Santrich was the FARC’s delegate in this commission and in charge of monitoring alleged violations of the 2016 peace deal with the government and the United Nations.
As part of the agreement, the FARC was granted 10 seats in Congress for a period of two terms. The former guerrilla leader was appointed the leader of the Marxists’ faction in the House of Representatives after the group laid down its weapons in August 2017.
Pending war crime cases
Bogus drug trafficking charges and dissidence
Santrich was arrested in April 2018 after a US extradition request based on a fabricated drug trafficking charge.
The US Department of Justice claimed the FARC leader took part in a conspiracy to send cocaine to the United States after the peace deal.
Colombia’s war crimes tribunal ruled in May 2019 there was no evidence to extradite the FARC leader and the Supreme Court ordered Santrich’s immediate release and investigations against former Prosecutor Nestor Humberto Martinez and the DEA.
Weeks after his release, the FARC’s former ideologue disappeared from a reintegration site in the northern Cesar province.
Together with his long-time friend “Ivan Marquez,” the FARC’s former political chief, Santrich formed guerrilla group “Nueva Marquetalia” in August 2019.
The dissident group sought to unite the dozens of FARC dissident groups formed after Santrich’s arrest and in order to create one guerrilla army in alliance with guerrilla group ELN.

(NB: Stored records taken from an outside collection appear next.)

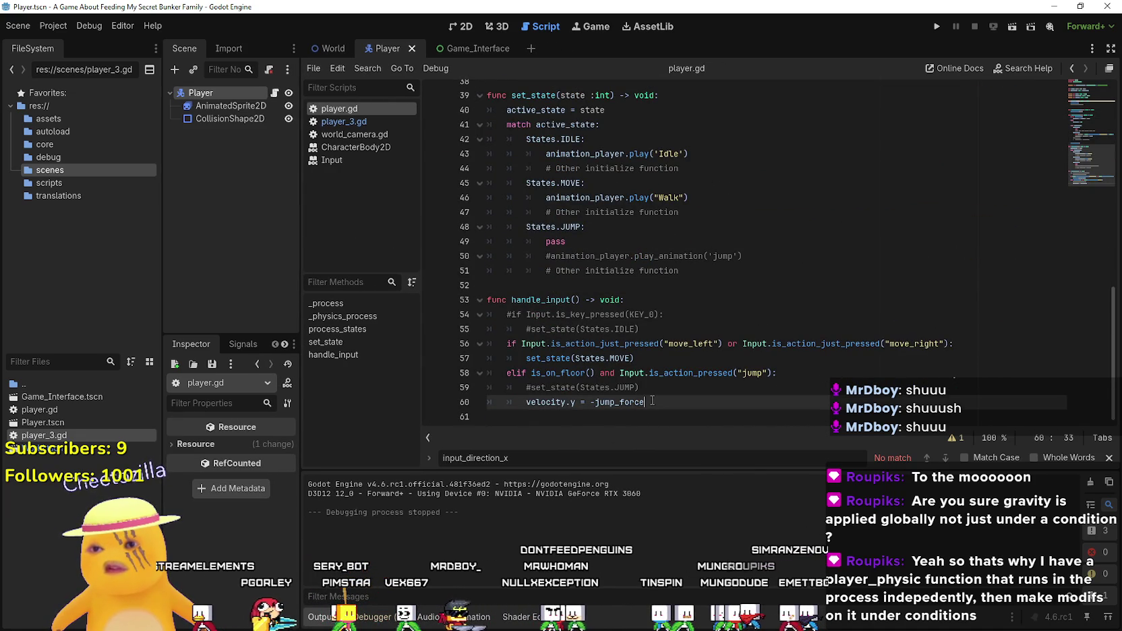
{"action": "scroll", "coordinate": [546, 395], "scroll_direction": "up", "scroll_amount": 3}
{"action": "scroll", "coordinate": [547, 396], "scroll_direction": "down", "scroll_amount": 3}
{"action": "scroll", "coordinate": [536, 337], "scroll_direction": "up", "scroll_amount": 5}
{"action": "left_click", "coordinate": [530, 315]}
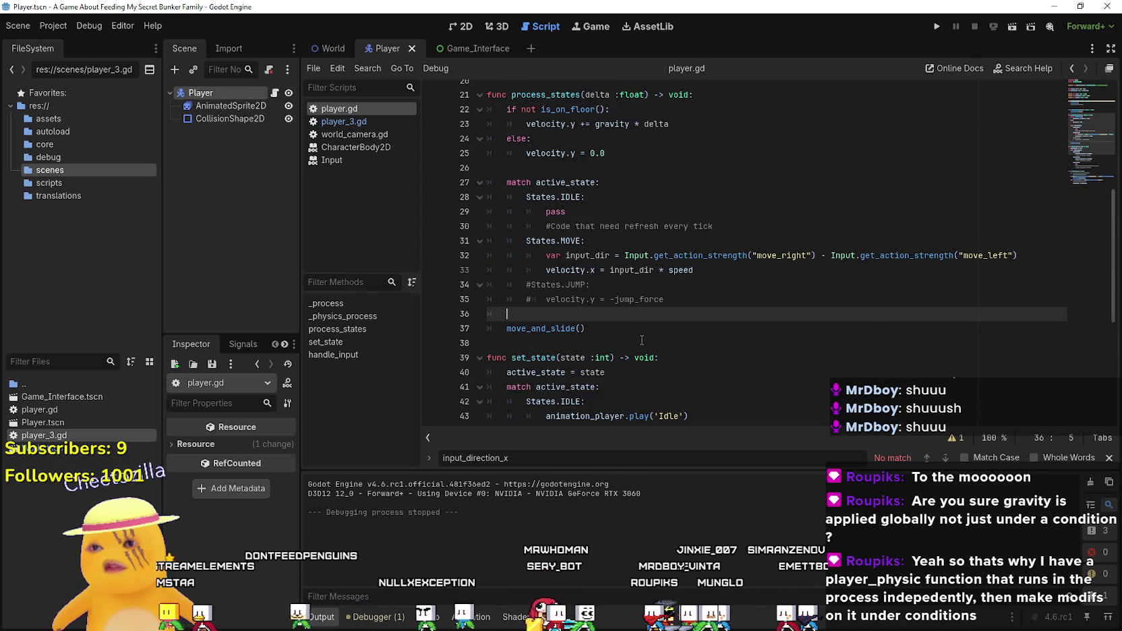
{"action": "scroll", "coordinate": [643, 340], "scroll_direction": "down", "scroll_amount": 5}
{"action": "scroll", "coordinate": [640, 335], "scroll_direction": "up", "scroll_amount": 3}
{"action": "scroll", "coordinate": [640, 335], "scroll_direction": "up", "scroll_amount": 3}
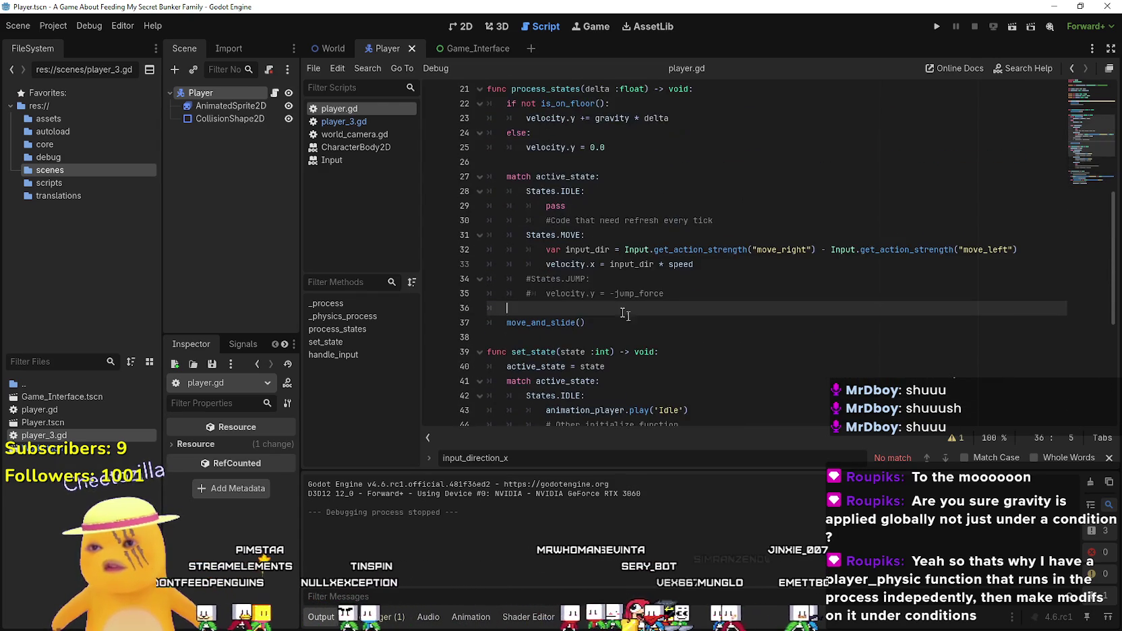
{"action": "scroll", "coordinate": [714, 297], "scroll_direction": "up", "scroll_amount": 1}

This initiative was dismissed by the ELN and further complicated by the Southeastern Bloc, a dissident group led by “Ivan Mordisco” and “Gentil Duarte,” who had rejected the peace process since before it began.
Death in Venezuela
Colombia’s government and Nueva Marquetalia confirmed Santrich was killed in Zulia, a Venezuelan border state, on May 17, 2021.
According to Defense Minister Diego Molano, “intelligence sources” believed the FARC dissident leader was killed in an attack by a rival “criminal group.”
Santrich’s group said that their founding member was killed in an attack by Venezuelan security forces.
If the FARC dissident’s claim is true, the Colombian government would never admit it as President Ivan Duque has been claiming that his Venezuelan counterpart Nicolas Maduro was providing a safe haven to FARC dissidents.